### [DIRECTIONS]
Search the records that follow and extract every line containing the string "Technologien".

[Items from a data source]
▼
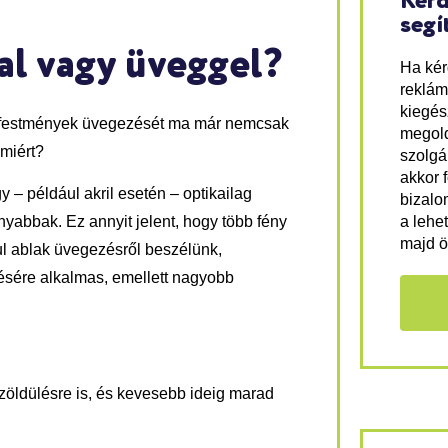
Kérd
segí
l vagy üveggel?
Ha ké
reklám
kiegés
, festmények üvegezését ma már nemcsak
megold
miért?
szolgá
akkor 
– például akril esetén – optikailag
bizalo
a lehe
yabbak. Ez annyit jelent, hogy több fény
majd ö
l ablak üvegezésről beszélünk,
ésére alkalmas, emellett nagyobb
öldülésre is, és kevesebb ideig marad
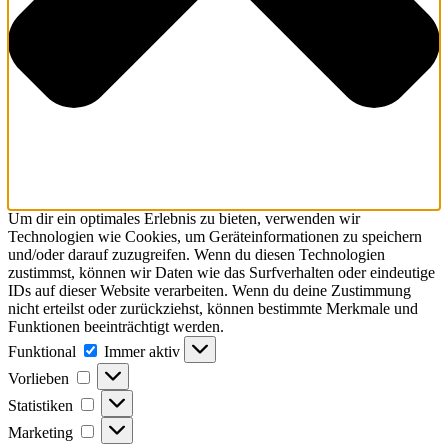
Um dir ein optimales Erlebnis zu bieten, verwenden wir
Technologien wie Cookies, um Geräteinformationen zu speichern
und/oder darauf zuzugreifen. Wenn du diesen Technologien
zustimmst, können wir Daten wie das Surfverhalten oder eindeutige
IDs auf dieser Website verarbeiten. Wenn du deine Zustimmung
nicht erteilst oder zurückziehst, können bestimmte Merkmale und
Funktionen beeinträchtigt werden.
Funktional
Immer aktiv
Vorlieben
Statistiken
Marketing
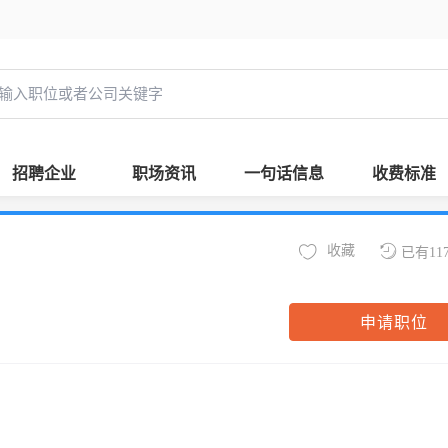
招聘企业
职场资讯
一句话信息
收费标准
收藏
已有11
申请职位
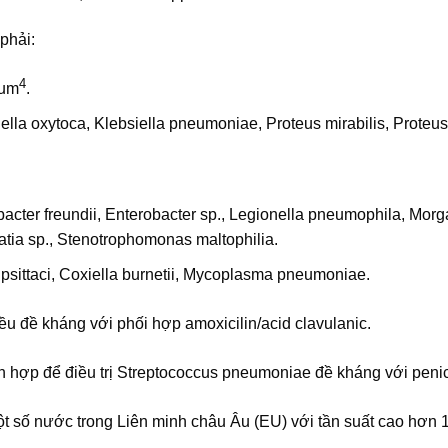
phải:
4
ium
.
ella oxytoca, Klebsiella pneumoniae, Proteus mirabilis, Proteus
bacter freundii, Enterobacter sp., Legionella pneumophila, Morg
atia sp., Stenotrophomonas maltophilia.
ittaci, Coxiella burnetii, Mycoplasma pneumoniae.
ều đề kháng với phối hợp amoxicilin/acid clavulanic.
 hợp để điều trị Streptococcus pneumoniae đề kháng với penic
t số nước trong Liên minh châu Âu (EU) với tần suất cao hơn 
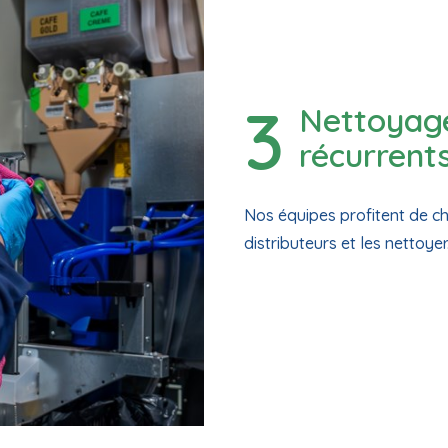
Nettoyage
récurrent
Nos équipes profitent de ch
distributeurs et les nettoye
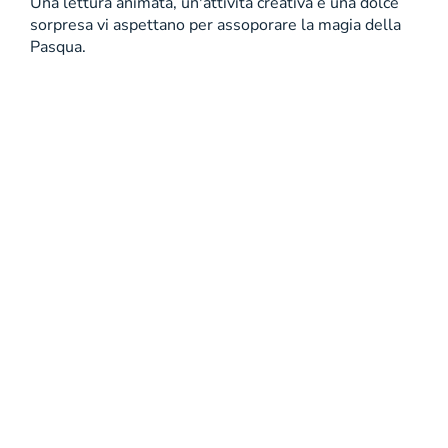
Una lettura animata, un'attività creativa e una dolce
sorpresa vi aspettano per assoporare la magia della
Pasqua.
Copyright 2001 - 2026 Mondadori Retail S.p.A. |
Divisione online Informazioni societarie Mondadori Retail
S.p.A. | Divisione online Società con unico azionista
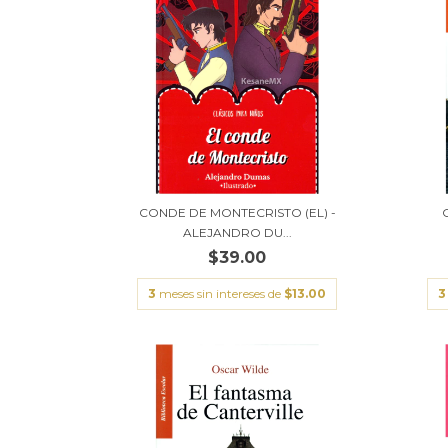
CONDE DE MONTECRISTO (EL) -
ALEJANDRO DU...
$39.00
3
meses sin intereses de
$13.00
3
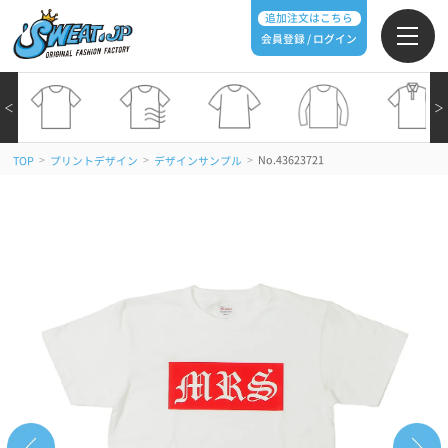
追加注文はこちら
会員登録 / ログイン
＜
＞
>
>
>
No.43623721
TOP
プリントデザイン
デザインサンプル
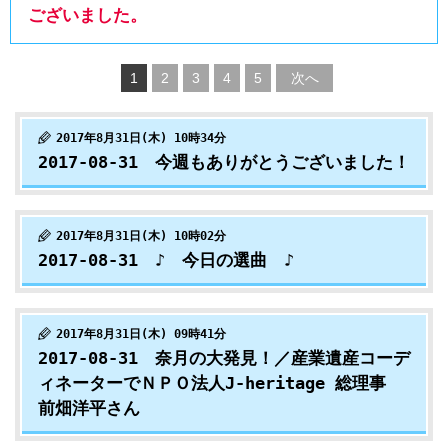
ございました。
1
2
3
4
5
次へ
2017年8月31日(木) 10時34分
2017-08-31 今週もありがとうございました！
2017年8月31日(木) 10時02分
2017-08-31 ♪ 今日の選曲 ♪
2017年8月31日(木) 09時41分
2017-08-31 奈月の大発見！／産業遺産コーデ
ィネーターでＮＰＯ法人J-heritage 総理事
前畑洋平さん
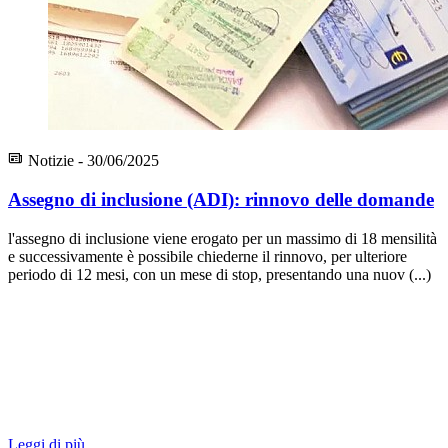
Notizie - 30/06/2025
Assegno di inclusione (ADI): rinnovo delle domande
l'assegno di inclusione viene erogato per un massimo di 18 mensilità
e successivamente è possibile chiederne il rinnovo, per ulteriore
periodo di 12 mesi, con un mese di stop, presentando una nuov (...)
Leggi di più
▲
### [ANSWER TO THE EXERCISE]
Technologien wie Cookies, um Geräteinformationen zu speichern
und/oder darauf zuzugreifen. Wenn du diesen Technologien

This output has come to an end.